Дэн заглянул ребенку в глаза, и ему показалось, что малыш понял его состояние, таким внимательным стал его взгляд.
— Сирил, — тихонько позвал Дэн. И тут же счастливая улыбка озарила детское личико, а крошечные ручки потянулись к нему.
Селия расплылась в улыбке, довольная, что гость и ее внук прекрасно поладили друг с другом.
— Он вас сразу полюбил, Дэн. Такое происходит с ним в первый раз. Обычно мужчины ему не нравятся. — Селия грустно вздохнула, помолчала минуту и продолжила: — Правда, мужчин он видит редко. Может быть, Эмма рассказывала вам, что ее муж умер, когда Сирилу было около двух недель.
— Нет. Но я узнал, что она вдова, когда приглашал ее. А от чего же умер ваш сын, Селия?
— Лейкемия. Ему поставили этот диагноз примерно через год после того, как они с Эммой поженились. Он прошел курс лечения и реабилитации и еще почти год чувствовал себя хорошо, но затем ему снова стало хуже. Он угасал на глазах, и мы знали, что жить ему осталось считанные месяцы. Врачи ничего не могли поделать.

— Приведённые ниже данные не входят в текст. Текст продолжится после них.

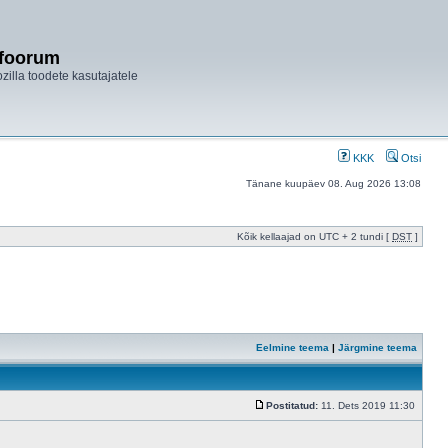
ifoorum
ozilla toodete kasutajatele
KKK
Otsi
Tänane kuupäev 08. Aug 2026 13:08
Kõik kellaajad on UTC + 2 tundi [
DST
]
Eelmine teema
|
Järgmine teema
Postitatud:
11. Dets 2019 11:30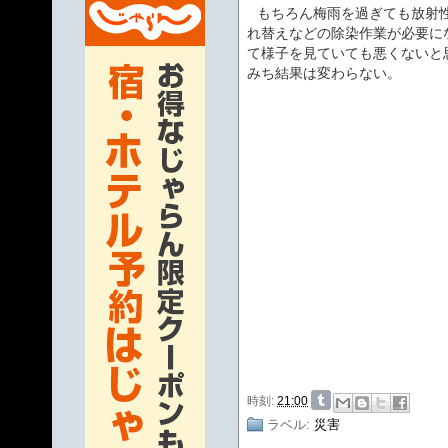
もちろん梅雨を過ぎても放射
れ替えなどの除染作業が必要に
て様子を見ていても悪くないと
みち結果は変わらない。
時刻:
21:00
ラベル:
災害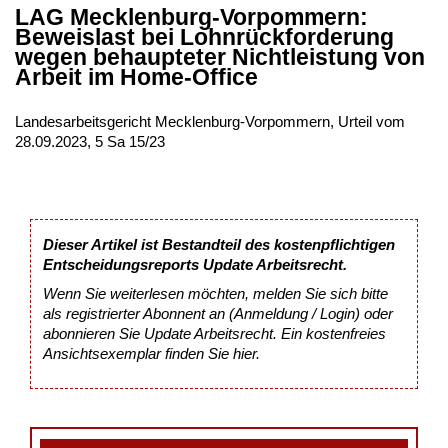
LAG Mecklenburg-Vorpommern:
Beweislast bei Lohnrückforderung
wegen behaupteter Nichtleistung von
Arbeit im Home-Office
Landesarbeitsgericht Mecklenburg-Vorpommern, Urteil vom
28.09.2023, 5 Sa 15/23
Dieser Artikel ist Bestandteil des kostenpflichtigen
Entscheidungsreports Update Arbeitsrecht.
Wenn Sie weiterlesen möchten, melden Sie sich bitte
als registrierter Abonnent an (Anmeldung / Login) oder
abonnieren Sie Update Arbeitsrecht. Ein kostenfreies
Ansichtsexemplar finden Sie
hier
.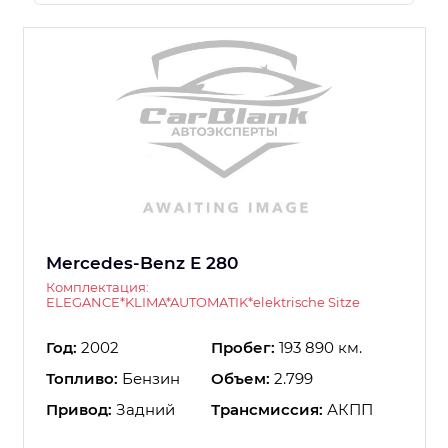
Mercedes-Benz E 280
Комплектация:
ELEGANCE*KLIMA*AUTOMATIK*elektrische Sitze
Год:
2002
Пробег:
193 890 км.
Топливо:
Бензин
Объем:
2.799
Привод:
Задний
Трансмиссия:
АКПП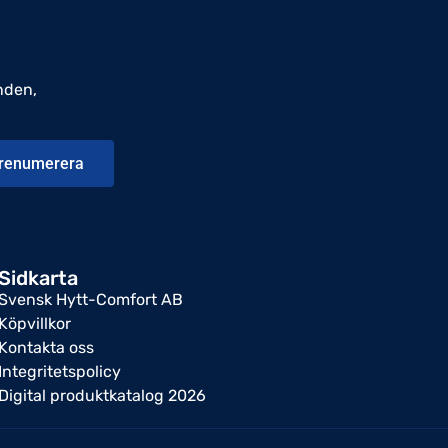
nden,
renumerera
Sidkarta
Svensk Hytt-Comfort AB
Köpvillkor
Kontakta oss
Integritetspolicy
Digital produktkatalog 2026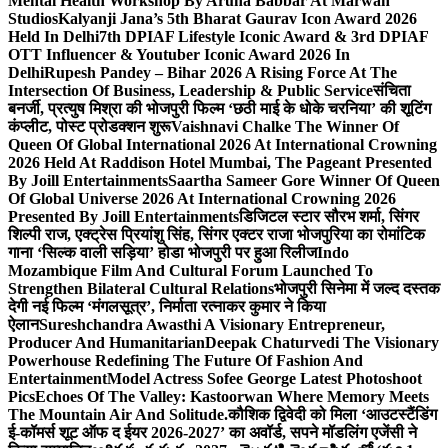
Mental Health Workshop By Aruna Babbar At Marwah
Studios
Kalyanji Jana’s 5th Bharat Gaurav Icon Award 2026
Held In Delhi
7th DPIAF Lifestyle Iconic Award & 3rd DPIAF
OTT Influencer & Youtuber Iconic Award 2026 In
Delhi
Rupesh Pandey – Bihar 2026 A Rising Force At The
Intersection Of Business, Leadership & Public Service
संचिता
बनर्जी, प्रत्युष मिश्रा की भोजपुरी फिल्म ‘छठी माई के धोके चरनिया’ की शूटिंग
कंप्लीट, पोस्ट प्रोडक्शन शुरू
Vaishnavi Chalke The Winner Of
Queen Of Global International 2026 At International Crowning
2026 Held At Raddison Hotel Mumbai, The Pageant Presented
By Joill Entertainments
Saartha Sameer Gore Winner Of Queen
Of Global Universe 2026 At International Crowning 2026
Presented By Joill Entertainments
डिजिटल स्टार सौरभ शर्मा, सिंगर
शिल्पी राज, एक्ट्रेस प्रियांशु सिंह, सिंगर एक्टर राजा भोजपुरिया का रोमांटिक
गाना ‘सिल्क वाली सड़िया’ होडा भोजपुरी पर हुआ रिलीज
Indo
Mozambique Film And Cultural Forum Launched To
Strengthen Bilateral Cultural Relations
भोजपुरी सिनेमा में जल्द दस्तक
देगी नई फिल्म ‘मंगलसूत्र’, निर्माता रत्नाकर कुमार ने किया
ऐलान
Sureshchandra Awasthi A Visionary Entrepreneur,
Producer And Humanitarian
Deepak Chaturvedi The Visionary
Powerhouse Redefining The Future Of Fashion And
Entertainment
Model Actress Sofee George Latest Photoshoot
Pics
Echoes Of The Valley: Kastoorwan Where Memory Meets
The Mountain Air And Solitude.
कौशिक द्विवेदी को मिला ‘आउटस्टैंडिंग
ई-कॉमर्स शूट ऑफ द ईयर 2026-2027’ का अवॉर्ड, सपने मॉडलिंग एजेंसी ने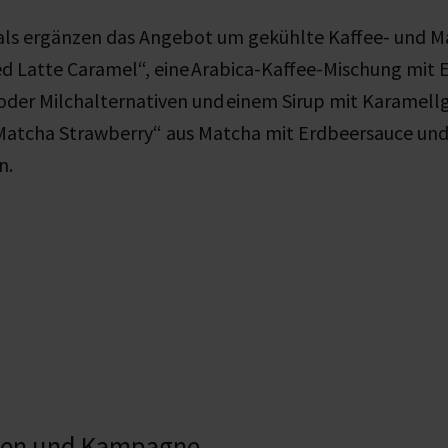
ials ergänzen das Angebot um gekühlte Kaffee- und 
ed Latte Caramel“, eine Arabica-Kaffee-Mischung mit E
 oder Milchalternativen und einem Sirup mit Karamel
 Matcha Strawberry“ aus Matcha mit Erdbeersauce und
n.
nen und Kampagne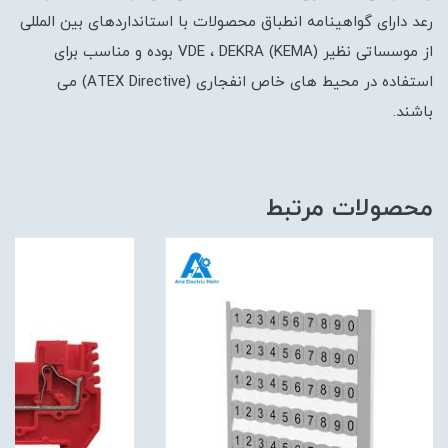
رعد دارای گواهینامه انطباق محصولات با استانداردهای بین المللی
از موسساتی نظیر (VDE ، DEKRA (KEMA بوده و مناسب برای
استفاده در محیط های خاص انفجاری (ATEX Directive) می
باشند.
محصولات مرتبط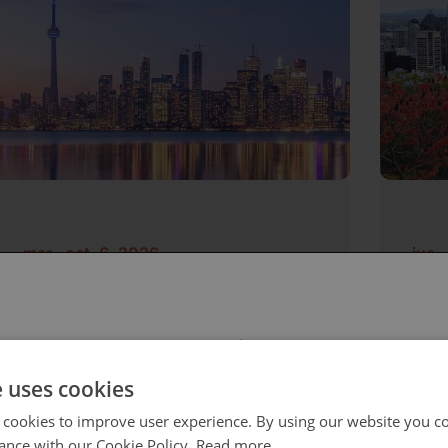
mar., oct. 6, 2026
jue.
Toronto
Mo
 select your region/language
e uses cookies
 cookies to improve user experience. By using our website you co
ance with our Cookie Policy.
Read more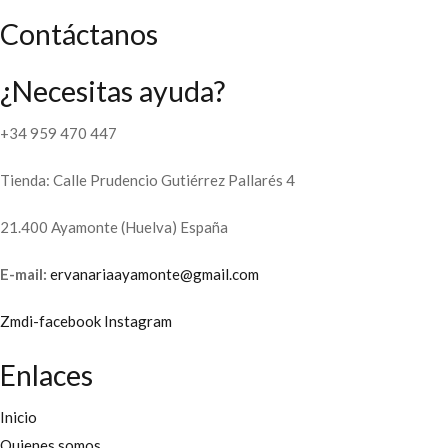
Contáctanos
¿Necesitas ayuda?
+34 959 470 447
Tienda: Calle Prudencio Gutiérrez Pallarés 4
21.400 Ayamonte (Huelva) España
E-mail:
ervanariaayamonte@gmail.com
Zmdi-facebook
Instagram
Enlaces
Inicio
Quienes somos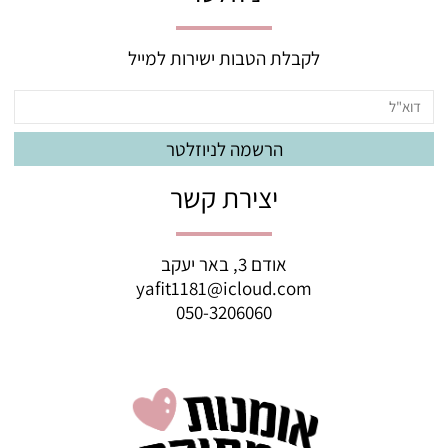
לקבלת הטבות ישירות למייל
יצירת קשר
אודם 3, באר יעקב
yafit1181@icloud.com
050-3206060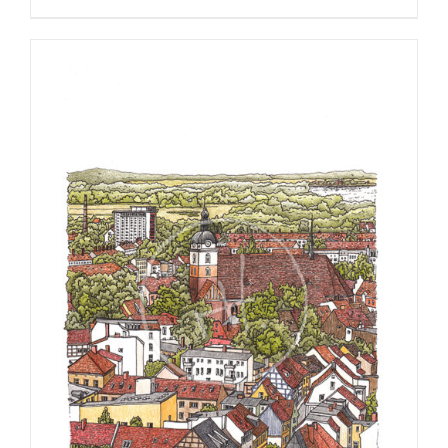
€25,00
bis
€275,00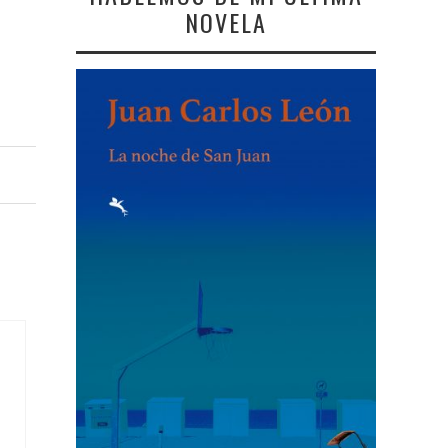
NOVELA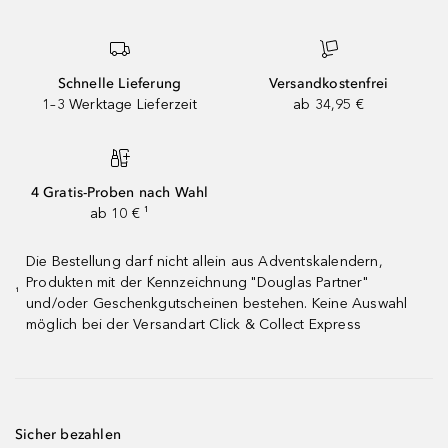
Schnelle Lieferung
Versandkostenfrei
1–3 Werktage Lieferzeit
ab 34,95 €
4 Gratis-Proben nach Wahl
ab 10 € ¹
Die Bestellung darf nicht allein aus Adventskalendern,
Produkten mit der Kennzeichnung "Douglas Partner"
¹
und/oder Geschenkgutscheinen bestehen. Keine Auswahl
möglich bei der Versandart Click & Collect Express
Sicher bezahlen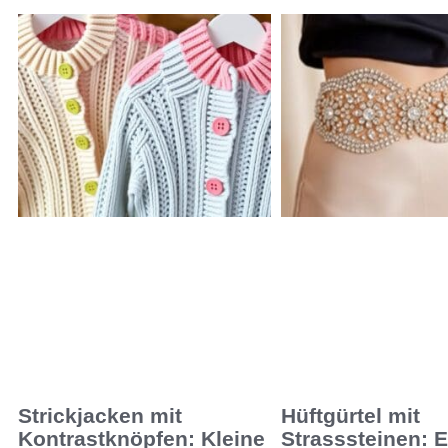
Strickjacken mit
Hüftgürtel mit
Kontrastknöpfen: Kleine
Strasssteinen: E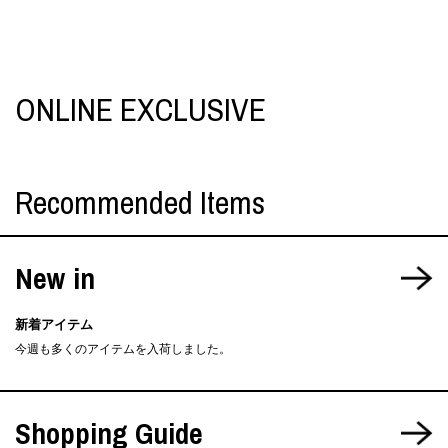
ONLINE EXCLUSIVE
Recommended Items
New in
新着アイテム
今週も多くのアイテムを入荷しました。
Shopping Guide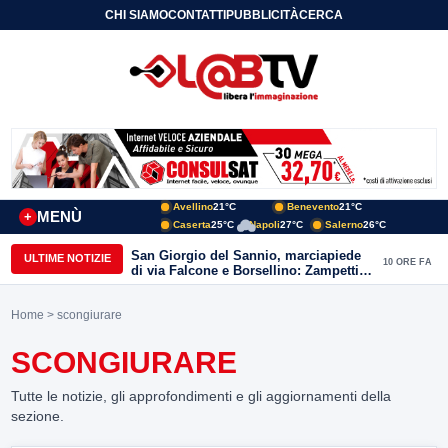
CHI SIAMO
CONTATTI
PUBBLICITÀ
CERCA
Avellino
21°C
Benevento
21°C
MENÙ
+
Caserta
25°C
Napoli
27°C
Salerno
26°C
San Giorgio del Sannio, marciapiede
ULTIME NOTIZIE
10 ORE FA
di via Falcone e Borsellino: Zampetti e
Lombardi replicano alle polemiche
Home
> scongiurare
SCONGIURARE
Tutte le notizie, gli approfondimenti e gli aggiornamenti della
sezione.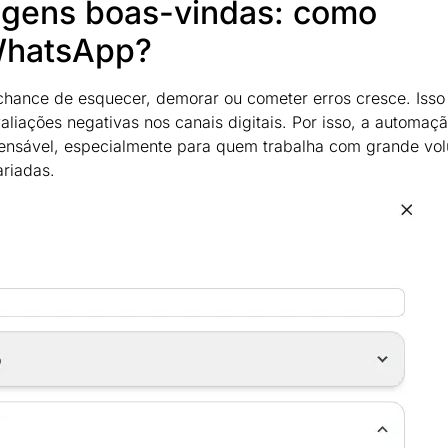
gens boas-vindas: como
WhatsApp?
hance de esquecer, demorar ou cometer erros cresce. Isso
liações negativas nos canais digitais. Por isso, a automaç
ensável, especialmente para quem trabalha com grande vo
ariadas.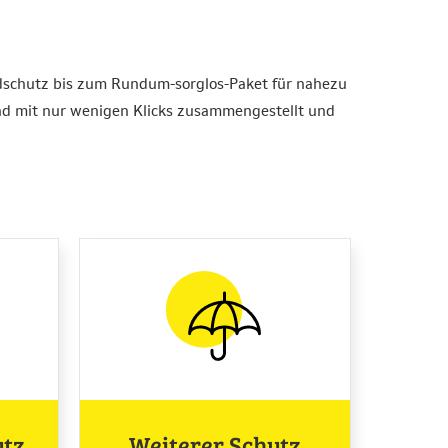
dschutz bis zum Rundum-sorglos-Paket für nahezu
nd mit nur wenigen Klicks zusammengestellt und
utz
Weiterer Schutz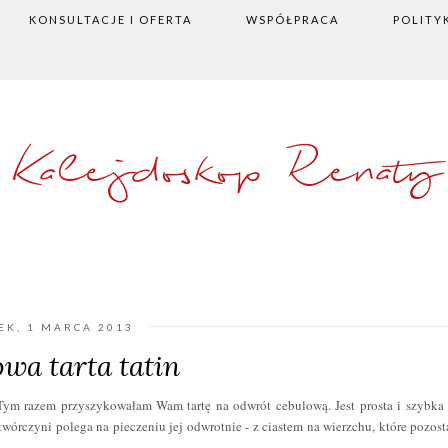
KONSULTACJE I OFERTA
WSPÓŁPRACA
POLITY
Kalejdoskop Renaty
EK, 1 MARCA 2013
wa tarta tatin
 Tym razem przyszykowałam Wam tartę na odwrót cebulową. Jest prosta i szybka
 twórczyni polega na pieczeniu jej odwrotnie - z ciastem na wierzchu, które pozost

Реймонд должен был умереть гораздо раньше, но Эмма делала для него все, что только возможно, и он держался. Тем более что она тогда ждала ребенка. Он всегда безумно хотел иметь сына. Вы даже представить себе не можете, как я была рада, когда родился именно мальчик. А как радовался мой бедный Реймонд…
— Вам нелегко пришлось, — пробормотал Дэн.
— Да, но Эмма держалась молодцом. Она невероятно сильная женщина. Если бы не она, то не знаю, как бы я смогла пережить смерть сына. Она для меня — все. Конечно, и Сирил тоже. Он просто не дал нам остаться наедине с нашим несчастьем. Как ни пошло это звучит, но мы действительно были сами не свои от горя. А Сирил постоянно заставлял нас отвлекаться от тяжелых мыслей, и мы сумели снова вернуться к жизни.
Дэн как раз пытался найти нужные слова, чтобы продолжить разговор, когда входная дверь стукнула, закрывшись за кем-то, а через несколько секунд в кухню вошла Эмма, выкладывая новости:
— Я купила мазь для десен Сирилу и детский… — Она умолкла на полуслове, увидев сидящего за столом Дэна, и смертельная бледность разлилась по ее лицу.